Breast cancer is the most common cancer in women other than skin cancer. One in eight women will develop invasive breast cancer at some point in their lives (American Cancer Society, 2008).
Clearly, women diagnosed with breast cancer would be expected to suffer psychological as well as physical pain. In fact, many studies suggest a prevalence of depressive symptoms in the cancer patient.
What Does the Research Suggest? The frequency of depression occurring in patients after diagnosis has reported rates to be as high as 58%, suggesting a strong relationship between the diagnosis of cancer and the onset of depression.
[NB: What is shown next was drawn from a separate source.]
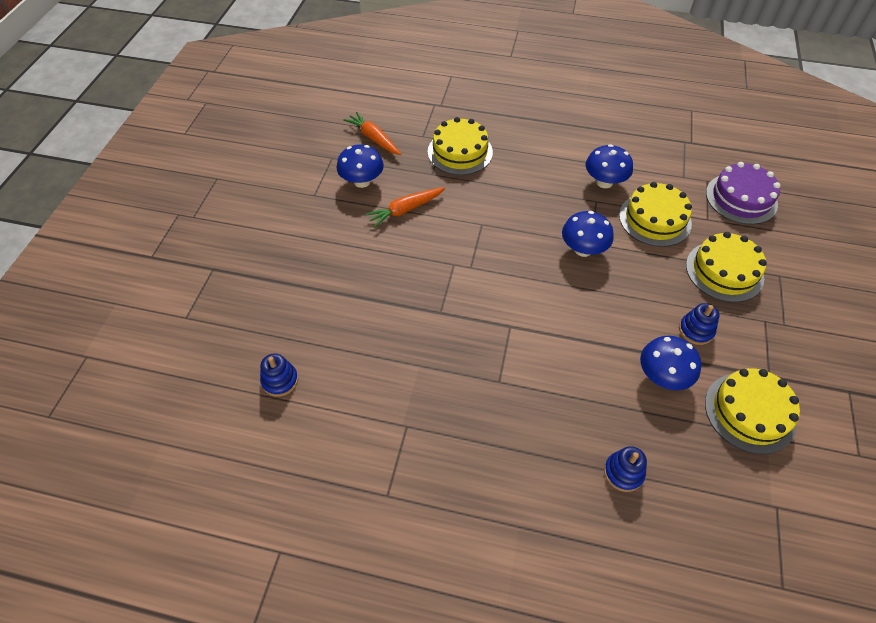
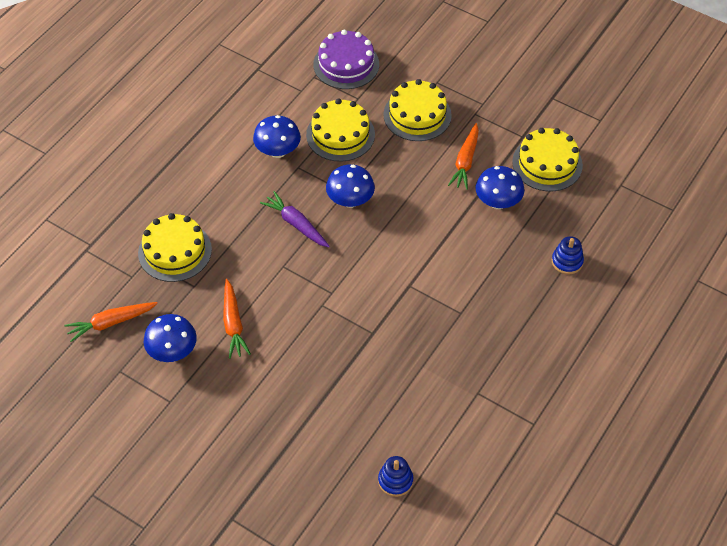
camera: 70 degrees left, 0 degrees up
(532, 219) = (296, 224): none -> purple carrot
(696, 330) = (465, 161): blue stacking toy -> orange carrot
Recent research looking at illness and the mind/body connection found a surprising twist: One major 13-year study found that participants with a history of depression were four times more likely to develop breast cancer than those who had never been depressed.
We now are able to look at mental illness biologically, thanks to medical imaging technology, which enables scientists to "see" clinical depression in the brain. They have also been able to trace how early life experiences can change certain brain structures, through the overactivation of certain chemicals and hormones, in response to stress, for example. This information has changed how depression is viewed and treated.
Sadness vs. Depression - It is important to distinguish depression from sadness. Depression is more than just being sad. The symptoms of depression include:
- Prolonged sadness or unexplained crying spells
- Significant changes in appetite and sleep patterns
- Irritability, anger, worry, agitation, anxiety
- Pessimism, indifference
- Loss of energy, persistent lethargy
- Feelings of guilt, worthlessness
- Inability to concentrate, indecisiveness
- Inability to take pleasure in former interests, social withdrawal
- Unexplained aches and pains
- Recurring thoughts of death or suicide
Helpful Strategies - Once a diagnosis of clinical depression is determined by the doctor, treatment of both the cancer and the depression becomes vital to a patient's well being. Depression is a treatable disorder that has a biological basis.
Effective treatments may include: psychotherapy; group therapy; antidepressant medication. There is compelling evidence that the combination of psychotherapy and medication management produces the best results for many patients.
Other coping methods include: journaling; engaging in regular physical activity; taking time for pleasurable pursuits each day; talking with supportive friends and family.